845826 - ElasticSearch failures on mozillians.allizom.org

Reporter

Description

•

11 years ago

http://qa-selenium.mv.mozilla.com:8080/view/Mozillians/job/mozillians.stage/745/HTML_Report/?

Something on stage regarding ElasticSearch is breaking intermittently and requiring a manual re-index. I don't see any tracebacks from the server, so I'm not really sure what's going on here.

Brandon Burton [:solarce]

Assignee

Comment 1

•

11 years ago

Looking into, possibly a bad index

Assignee: server-ops-webops → bburton

Priority: -- → P3

Brandon Burton [:solarce]

Assignee

Comment 2

•

11 years ago

So far in my investigation I can't find any issues with the index in ES for mozillians_stage

{
  "cluster_name" : "phxdev",
  "status" : "green",
  "timed_out" : false,
  "number_of_nodes" : 3,
  "number_of_data_nodes" : 3,
  "active_primary_shards" : 5,
  "active_shards" : 10,
  "relocating_shards" : 0,
  "initializing_shards" : 0,
  "unassigned_shards" : 0,
  "indices" : {
    "mozillians_stage" : {
      "status" : "green",
      "number_of_shards" : 5,
      "number_of_replicas" : 1,
      "active_primary_shards" : 5,
      "active_shards" : 10,
      "relocating_shards" : 0,
      "initializing_shards" : 0,
      "unassigned_shards" : 0,
      "shards" : {
        "0" : {
          "status" : "green",
          "primary_active" : true,
          "active_shards" : 2,
          "relocating_shards" : 0,
          "initializing_shards" : 0,
          "unassigned_shards" : 0
        },
        "1" : {
          "status" : "green",
          "primary_active" : true,
          "active_shards" : 2,
          "relocating_shards" : 0,
          "initializing_shards" : 0,
          "unassigned_shards" : 0
        },
        "2" : {
          "status" : "green",
          "primary_active" : true,
          "active_shards" : 2,
          "relocating_shards" : 0,
          "initializing_shards" : 0,
          "unassigned_shards" : 0
        },
        "3" : {
          "status" : "green",
          "primary_active" : true,
          "active_shards" : 2,
          "relocating_shards" : 0,
          "initializing_shards" : 0,
          "unassigned_shards" : 0
        },
        "4" : {
          "status" : "green",
          "primary_active" : true,
          "active_shards" : 2,
          "relocating_shards" : 0,
          "initializing_shards" : 0,
          "unassigned_shards" : 0
        }
      }
    }
  }
}

The index is updated once a day by a cron job

[root@genericadm.private.phx1 cron.d]# cat mozillians.allizom.org
# This file is managed by puppet
MAILTO="webops-cron@mozilla.com,cron-mozillians@mozilla.com"
11 1 * * * root /usr/bin/flock -w 10 /var/lock/mozillians-stage /usr/bin/python -W ignore /data/genericrhel6-stage/src/mozillians.allizom.org/mozillians/manage.py cron index_all_profiles > /dev/null

The only thing I really do is delete the index entirely and do a new indexing

Let me know if I should proceed with that or if we should wait for another error then check the index health

Thanks

Status: NEW → ASSIGNED

Flags: needinfo?(sancus)

Andrei Hajdukewycz [:sancus]

Reporter

Comment 3

•

11 years ago

So if I'm reading that right, the daily indexing happens at 1:11am (PST, I assume?). I haven't seen any incidents of the QA tests beginning to fail on staging since last week.

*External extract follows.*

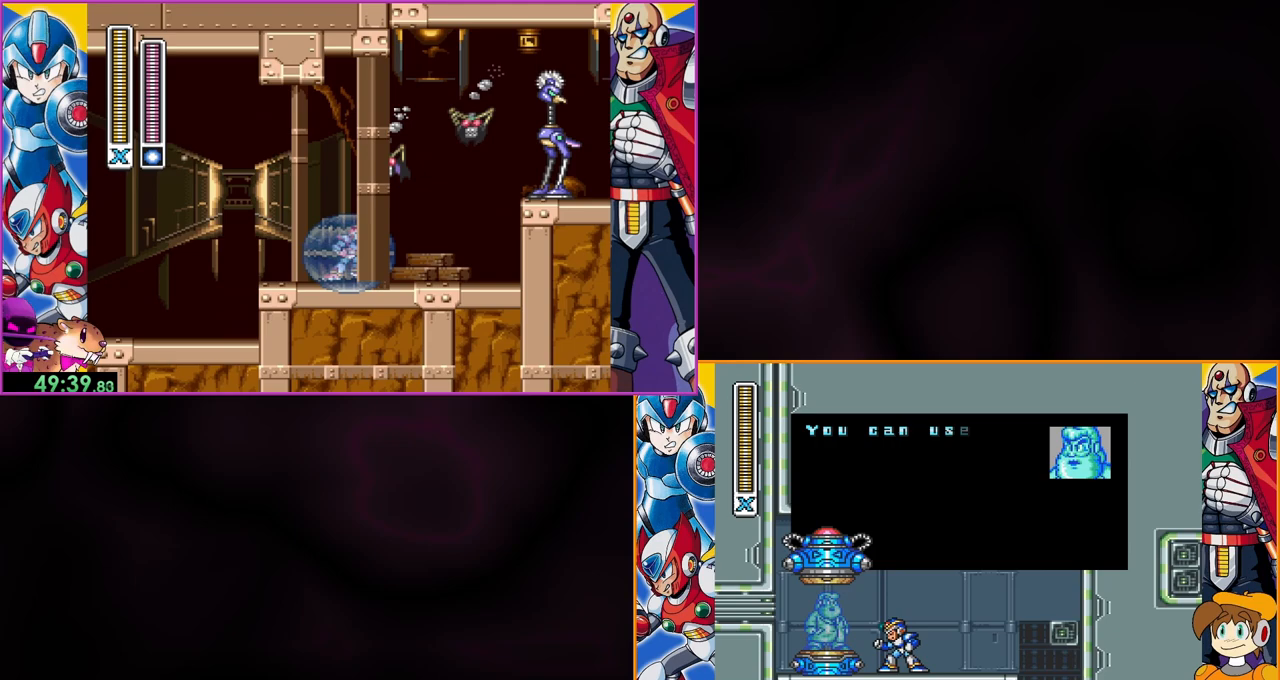
{"buttons": ["B"], "events": []}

@mbrandt: How frequently do those tests run? Could it be the daily reindexing breaking somehow, periodically?

Perhaps we should be keeping the output from index_all_profiles instead of dumping it to /dev/null? I'm wondering if there's some way to get notice of a broken index other than the staging tests.

Flags: needinfo?(sancus)

Andrei Hajdukewycz [:sancus]

Reporter

Comment 4

•

11 years ago

Oh, and if it wasn't clear, I think we should wait :)

Brandon Burton [:solarce]

Assignee

Comment 5

•

11 years ago

(In reply to Andrei Hajdukewycz [:sancus] from comment #3)
> So if I'm reading that right, the daily indexing happens at 1:11am (PST, I
> assume?). I haven't seen any incidents of the QA tests beginning to fail on
> staging since last week.
> 

Correct, 1:11AM PST each day.

> @mbrandt: How frequently do those tests run? Could it be the daily
> reindexing breaking somehow, periodically?
> 
> Perhaps we should be keeping the output from index_all_profiles instead of
> dumping it to /dev/null? I'm wondering if there's some way to get notice of
> a broken index other than the staging tests.

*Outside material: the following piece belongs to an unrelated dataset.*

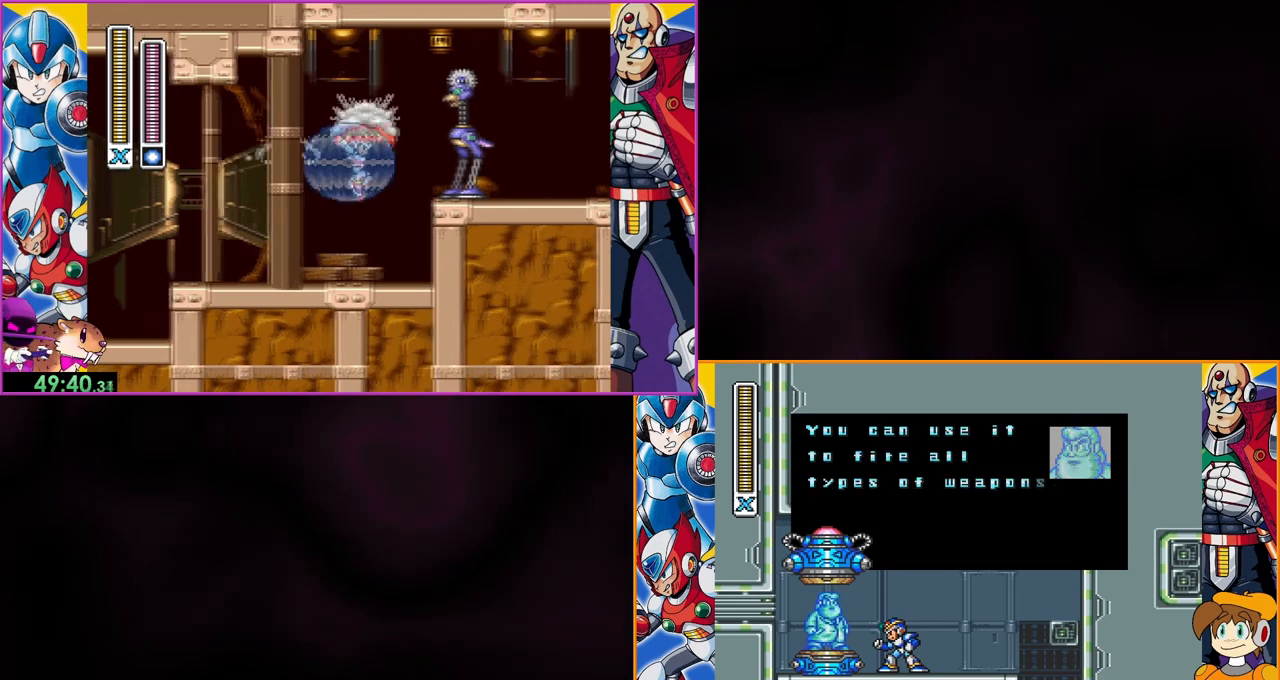
{"buttons": ["B"], "events": []}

I can remove the '> /dev/null' and each day's output would go to "webops-cron@mozilla.com,cron-mozillians@mozilla.com" , I am fine running this way for a few days.

Andrei Hajdukewycz [:sancus]

Reporter

Comment 6

•

11 years ago

(In reply to Brandon Burton [:solarce] from comment #5) 
> I can remove the '> /dev/null' and each day's output would go to
> "webops-cron@mozilla.com,cron-mozillians@mozilla.com" , I am fine running
> this way for a few days.

Okay, lets do that for this week. If our fishing expedition turns up nothing, we'll go home and wait for better conditions I guess!

Brandon Burton [:solarce]

Assignee

Comment 7

•

11 years ago

committed, will go live in 30-60 minutes

bburton@ironbars [05:28:39] [~/code/mozilla/sysadmins/puppet/trunk]
-> % svn ci -m "removing pipe to devnull for mozillians-stage index rebuild for a few days, bug 845826"
Sending        trunk/modules/webapp/files/genericrhel6/admin/etc-cron.d/mozillians.allizom.org
Transmitting file data .
Committed revision 60015.

Will watch the inbox :)

Giorgos Logiotatidis [:giorgos]

Comment 8

•

11 years ago

Just a note:

Re-indexing deletes the current index, meaning that the site does not return (all) results for a few minutes. Maybe that's causing the failing tests.

That being said, I believe that the cron job is not required anymore: We do have all update-profile->update-index commands go through celery and now we also have a button on the Admin panel to re-index on demand. So I would go for removing it altogether.

@solarce can you please check if such a cronjob exists on prod too?

Thanks!

Andrei Hajdukewycz [:sancus]

Reporter

Comment 9

•

11 years ago

The test failures seem to be quite some time after the reindexing was supposed to take place, though, not mere minutes. They were persistent for many hours, and finally fixed when I did a manual reindex from Admin. So I don't think it's a momentary break.

Andrei Hajdukewycz [:sancus]

Reporter

Comment 10

•

11 years ago

This hasn't reoccurred since the initial report so I think we're done for now, if it happens again we can look at it. Hopefully New Relic will allow us to monitor ES a little better as well.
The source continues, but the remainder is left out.